Pendapat di atas tidak lantas disepakati oleh para pengkaji tafsir. Perbedaan terkait proses penciptaan ini oleh para Ulama masih belum satu paham. Adanya perbedaan ini diakui oleh Ibnu ‘Athiyyah dan Al-Sya’rawi dalam kitab tafsir mereka. Pendapat yang kedua terkait proses penciptaan Hawa adalah bahwa Hawa sama-sama diciptakan dari tanah sebagaimana Adam. Pendapat kedua ini berdasarkan pembacaan secara gramatikal bahasa Arab. Dalam artian, maksud dari kata “minkum” dalam QS. An-Nisa’ di atas adalah “minjinsikum”.
Dalam upaya memahami tafsiran yang kedua ini, Al-Sya’rawi menyambungkan dengan QS. At-Taubah Ayat 128:
لَقَدْ جَاءَكُمْ رَسُولٌ مِنْ أَنْفُسِكُمْ
Artinya: “Sungguh telah datang kepadamu seorang Rasul dari kaummu sendiri”.
Dengan memahami surat At-Taubah ini, kita bisa dengan mudah memahami kata “minkum” dalam surat An-Nisa’ yang ditafsiri dengan “minjinsikum”. Allah menciptakan seorang rasul (Nabi Muhammad Saw.) dari sesama manusia. Untuk itu, QS.An-Nisa dipahami dengan, Allah menciptakan Adam dan menciptakan Hawa yang sama-sama manusia sebagaimana Adam. Dari keduanya-lah, Allah menciptakan keturunan, baik laki-laki maupun perempuan.
Takwa yang kedua adalah berkenaan dengan perintah untuk saling menyayangi dan mengasihi. Sifat inilah yang semestinya digaris bawahi bahwa antara laki-laki dan perempuan tidak saling menjatuhkan, mendiskreditkan, namun justru semestinya keduanya saling bahu membahu, saling menghargai satu sama lain untuk bersama-sama dalam berjuang. Begitulah kira-kira implementasi rasa kasih sayang.
Ibnu ‘Athiyyah menyebutkan bahwa makna dari kata “wayatasâalûn” adalah “tata’athafûn” dan “tatasa’alum huqûqahum”. Yang pertama berarti takwalah kalian kepada dzat yang dengan-Nya kalian, laki-laki dan perempuan, saling mengasihi. Sementara yang kedua, saling menanyakan hak-haknya. Mengapa ketika menanyakan hak diperintahkan untuk bertakwa kepada Allah? Sebab, disamping hak juga bersamaan dengan kewajiban, ketika menanyakan hak harus diingat bahwa Allah telah memuliakan manusia dan mengasihinya, maka jagalah kasih sayang dan kemuliaan Tuhan.
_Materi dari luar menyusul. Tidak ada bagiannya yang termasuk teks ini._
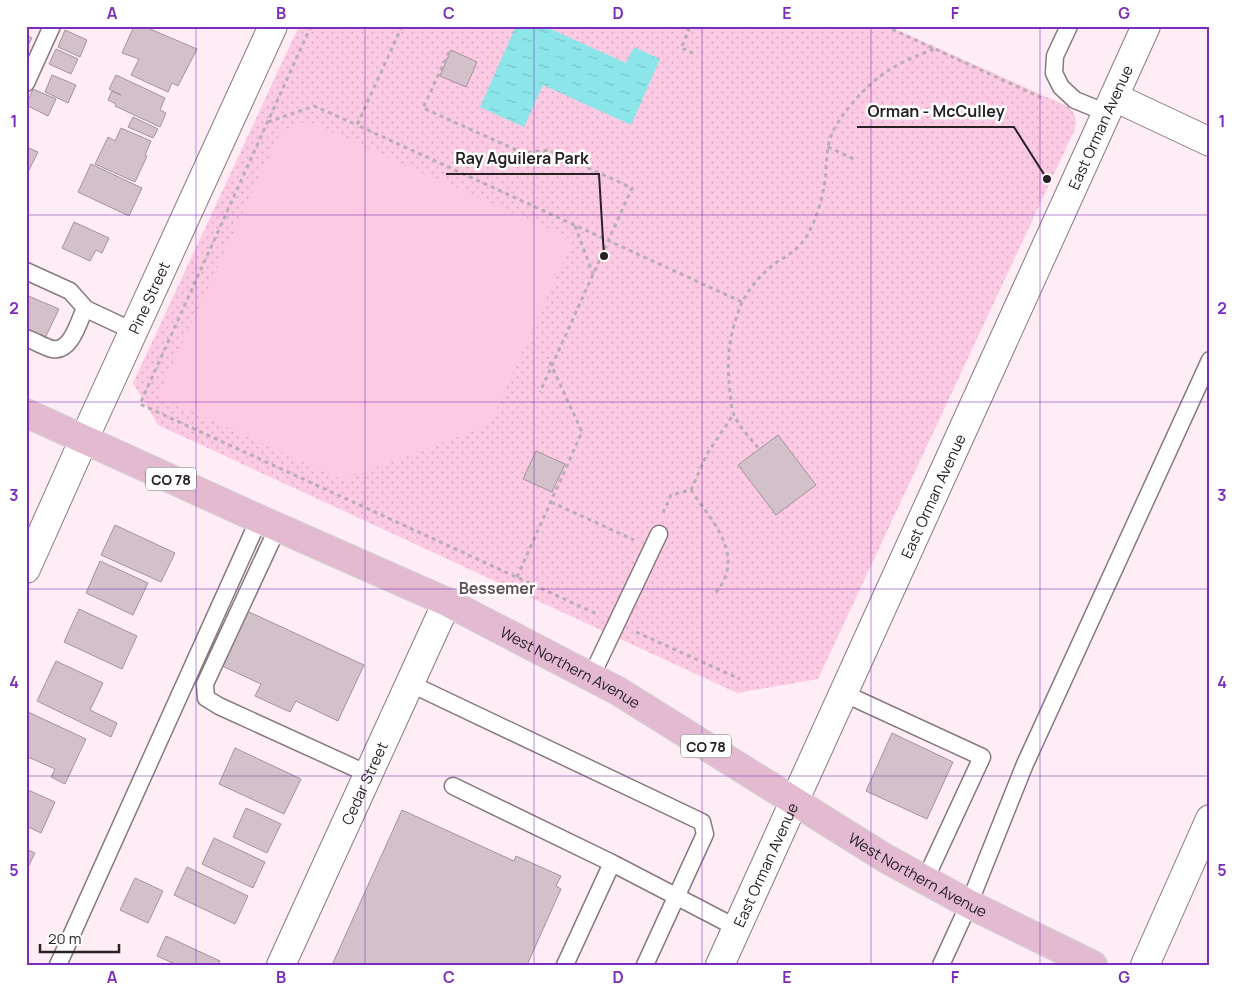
<svg xmlns="http://www.w3.org/2000/svg" width="1236" height="991" viewBox="0 0 1236 991" font-family="Manrope,sans-serif">
<style>
.grass{fill:url(#grass-dots)}
.garden{fill:#fccae2}
.water{fill:url(#water-ripples)}
.building{fill:#d2c1c9;stroke:#a3939b}
.lines{fill:none;stroke-linecap:round;stroke-linejoin:round}
.service-casing{stroke:#887980;stroke-width:19}
.minor-casing{stroke:#887980;stroke-width:30}
.tertiary-casing{stroke:#887980;stroke-width:30}
.primary-casing{stroke:#d4d3d3;stroke-width:30}
.path{stroke:#bbadb3;stroke-width:3;stroke-dasharray:4 4;stroke-linecap:butt}
.service{stroke:#fff;stroke-width:16}
.minor{stroke:#fff;stroke-width:28}
.tertiary{stroke:#fff;stroke-width:28}
.primary{stroke:#e3bacf;stroke-width:28}
.grid{fill:none;stroke:#7b2cbf;stroke-width:1;stroke-opacity:0.55}
.labels{text-anchor:middle;dominant-baseline:central;stroke-width:5;stroke-linejoin:round;paint-order:stroke}
.shield{fill:#fff;stroke:#686466;stroke-width:1}
.shield-label{font-size:14px;font-weight:bold;fill:#282225}
.street-label{font-size:15px;fill:#282225;stroke:#fff}
.neighbourhood-label{font-size:16px;font-weight:bold;fill:#5f5057;stroke:#fff}
.leader{fill:none;stroke:#282225;stroke-width:2}
.callout-dot{fill:#282225;stroke:#fff;stroke-width:2}
.callout-label{font-size:16px;text-anchor:middle;font-weight:bold;fill:#282225;stroke:#fff;stroke-width:5;stroke-linejoin:round;paint-order:stroke}
.neatline{fill:none;stroke:#7b2cbf;stroke-width:2}
.grid-label{font-size:16px;text-anchor:middle;font-weight:bold;fill:#7b2cbf}
</style>
<defs>
<pattern id="grass-dots" width="8" height="8" patternUnits="userSpaceOnUse" patternTransform="scale(1.25)"><rect width="8" height="8" fill="#fccae2"/><path d="M2 2h.1M6 6h.1" fill="none" stroke="#d8adc2" stroke-width="1.8" stroke-linecap="round"/></pattern>
<pattern id="water-ripples" width="26" height="14" patternUnits="userSpaceOnUse" patternTransform="scale(1.25)"><rect width="26" height="14" fill="#8ce6e9"/><path d="M2 4q2-2 4 0t4 0M15 11q2-2 4 0t4 0" fill="none" stroke="#79c5c8"/></pattern>
</defs>
<rect width="100%" height="100%" fill="#feedf5"/>
<path class="grass" d="M299,26H888L1067,106C1075,113 1077,118 1075,129L818,679L737,693L158,425L133,383Z"/>
<path class="garden" d="M307,121L573,240L489,425L343,480L158,396L281,131Z"/>
<path class="water" d="M516,26H544L626,63L634,47L660,59L631,125L543,85L524,127L480,107Z"/>
<path class="building" d="M134,26H152L150,29L197,49L178,86L172,83L168,92L131,75L139,59L122,53Z
M65,30L87,40L80,57L58,47Z
M26,35L32,38L26,49Z
M56,49L78,59L71,74L49,64Z
M451,50L477,62L466,87L440,76Z
M52,75L76,85L68,103L45,92Z
M116,75L165,98L160,110L166,113L160,127L115,106L116,104L108,100L112,91L121,95L109,89Z
M33,89L56,99L48,116L26,105Z
M133,117L158,129L153,138L128,127Z
M121,128L151,141L145,155L147,156L135,182L95,164L108,137L115,141Z
M26,147L38,152L26,176Z
M91,164L142,188L129,216L78,192Z
M74,222L109,238L102,253L96,250L90,261L62,248Z
M26,295L59,309L45,338L26,330Z
M778,435L816,485L776,515L738,465Z
M536,451L565,464L552,492L523,479Z
M115,525L175,553L161,582L101,555Z
M100,561L148,583L133,615L86,593Z
M79,609L137,636L122,669L64,642Z
M247,611L364,665L338,721L296,701L290,712L255,696L261,684L222,666Z
M56,661L103,683L90,710L117,723L111,737L37,701Z
M26,711L86,739L65,784L51,777L55,769L26,756Z
M892,733L953,762L927,819L866,791Z
M235,748L301,779L284,814L219,784Z
M26,789L55,802L41,833L26,826Z
M246,808L281,824L267,853L233,837Z
M402,810L514,861L516,856L561,876L556,886L561,889L527,965H332Z
M214,838L265,862L253,888L202,864Z
M26,849L35,853L26,871Z
M187,867L248,896L235,924L174,895Z
M135,878L163,891L148,923L120,910Z
M166,936L220,961L218,965H177L157,956Z"/>
<g class="lines">
<defs>
<path id="service" d="M1069,26L1055,56L1054,73L1061,87L1075,100L1107,113
M26,83L52,26
M26,271L70,291L86,309L133,331
M26,338C35,341 44,347 52,349C71,353 79,321 85,308
M278,527L205,684L206,698L219,706L368,774
M591,677L659,534
M409,683L702,822L705,834L645,965
M843,693L982,757L925,880
M453,786L612,863L737,928
M58,965L259,519
M565,965L612,863
M941,965L969,904L1025,764L1210,360"/>
<g id="minor">
<path d="M1114,97L1210,142"/>
<path id="s1" d="M26,569L84,439L273,26"/>
<path id="s2" d="M281,965L447,602"/>
<path d="M1145,965L1210,819"/>
</g>
<g id="tertiary">
<path id="s3" d="M720,965L1146,26"/>
</g>
<g id="primary">
<path id="s4" d="M26,413L259,519L447,602L618,691L885,858L969,904L1093,965"/>
</g>
</defs>
<use href="#service" class="service-casing"/>
<use href="#minor" class="minor-casing"/>
<use href="#tertiary" class="tertiary-casing"/>
<use href="#primary" class="primary-casing"/>
<path class="path" d="M311,26L140,404L599,615
M402,26L357,125L742,302C751,286 762,273 777,262C790,254 800,248 808,234C818,215 824,194 826,172C826,162 827,152 829,142C834,119 869,82 889,70C903,61 919,55 934,49
M679,26L689,30L681,48L693,53
M885,26L1042,98
M449,52L423,108L523,153L549,150L632,188L540,392
M268,122L314,106L357,125
M828,147L856,160
M575,226L593,274
M742,302C729,335 726,356 730,392C731,399 731,409 734,415C739,427 751,439 759,449
M691,490C714,524 748,558 713,596
M551,502L634,540
M663,513L671,495L691,490L707,454L733,415
M517,577L582,432L548,358
M636,632L740,679"/>
<use href="#service" class="service"/>
<use href="#minor" class="minor"/>
<use href="#tertiary" class="tertiary"/>
<use href="#primary" class="primary"/>
</g>
<path class="grid" d="M196,26V965M365,26V965M534,26V965M702,26V965M871,26V965M1040,26V965M26,215H1210M26,402H1210M26,589H1210M26,776H1210"/>
<g class="labels">
<g class="shield">
<rect x="146" y="467.5" width="50" height="23" rx="4"/>
<rect x="681" y="734.5" width="50" height="23" rx="4"/>
</g>
<g class="shield-label">
<text x="171" y="479">CO 78</text>
<text x="706" y="746">CO 78</text>
</g>
<g class="street-label">
<text stroke="none"><textPath href="#s3" startOffset="920">East Orman Avenue</textPath></text>
<text stroke="none"><textPath href="#s1" startOffset="298">Pine Street</textPath></text>
<text stroke="none"><textPath href="#s3" startOffset="515">East Orman Avenue</textPath></text>
<text stroke="none"><textPath href="#s4" startOffset="601">West Northern Avenue</textPath></text>
<text stroke="none"><textPath href="#s2" startOffset="200">Cedar Street</textPath></text>
<text stroke="none"><textPath href="#s3" startOffset="110">East Orman Avenue</textPath></text>
<text stroke="none"><textPath href="#s4" startOffset="1006">West Northern Avenue</textPath></text>
</g>
<g class="neighbourhood-label">
<text x="497" y="588">Bessemer</text>
</g>
</g>
<path class="leader" d="M1047 179L1014 127H857M604 256L599 174H446"/>
<g class="callout-dot">
<circle cx="1047" cy="179" r="5"/>
<circle cx="604" cy="256" r="5"/>
</g>
<g class="callout-label">
<text x="936" y="117">Orman - McCulley</text>
<text x="522" y="164">Ray Aguilera Park</text>
</g>
<rect width="1236" height="991" fill="none" stroke="#ffffff" stroke-width="55"/>
<path d="M40 944v8h79v-8" fill="none" stroke="#282225" stroke-width="2.5"/>
<text x="48" y="944" font-size="15" fill="#282225" stroke="#ffffff" stroke-width="4" paint-order="stroke">20 m</text>
<rect x="28" y="28" width="1180" height="936" class="neatline"/>
<g class="grid-label">
<text x="112" y="19">A</text>
<text x="281" y="19">B</text>
<text x="449" y="19">C</text>
<text x="618" y="19">D</text>
<text x="787" y="19">E</text>
<text x="955" y="19">F</text>
<text x="1124" y="19">G</text>
<text x="14" y="127">1</text>
<text x="1222" y="127">1</text>
<text x="14" y="314">2</text>
<text x="1222" y="314">2</text>
<text x="14" y="501">3</text>
<text x="1222" y="501">3</text>
<text x="14" y="688">4</text>
<text x="1222" y="688">4</text>
<text x="14" y="876">5</text>
<text x="1222" y="876">5</text>
<text x="112" y="983">A</text>
<text x="281" y="983">B</text>
<text x="449" y="983">C</text>
<text x="618" y="983">D</text>
<text x="787" y="983">E</text>
<text x="955" y="983">F</text>
<text x="1124" y="983">G</text>
</g>
</svg>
Di samping itu juga, Allah memerintahkan untuk menjaga hubungan baik (arham) antara laki-laki dan perempuan. Banyak hadis yang menyebutkan ancaman bagi orang yang memutus hubungan baik (qath’uar-rahmi) dengan orang lain.
Kesimpulannya, baik laki-laki maupun perempuan, mengingat keduanya adalah sama-sama diciptakan dari unsur yang sama dan mendapatkan tanggung jawab yang sama, hubungan keduanya haruslah berdasarkan kasih sayang. Bukan mendiskreditkan salah satunya. Bukan pula menjatuhkan yang lainnya. Laki-laki maupun perempuan, sebagai manusia, pasti memiliki kelebihan dan kekurangannya masing-masing. Untuk itu, hubungan antara laki-laki dan perempuan adalah hubungan yang saling melengkapi (takâmul). Wallahua’lambish-shawab.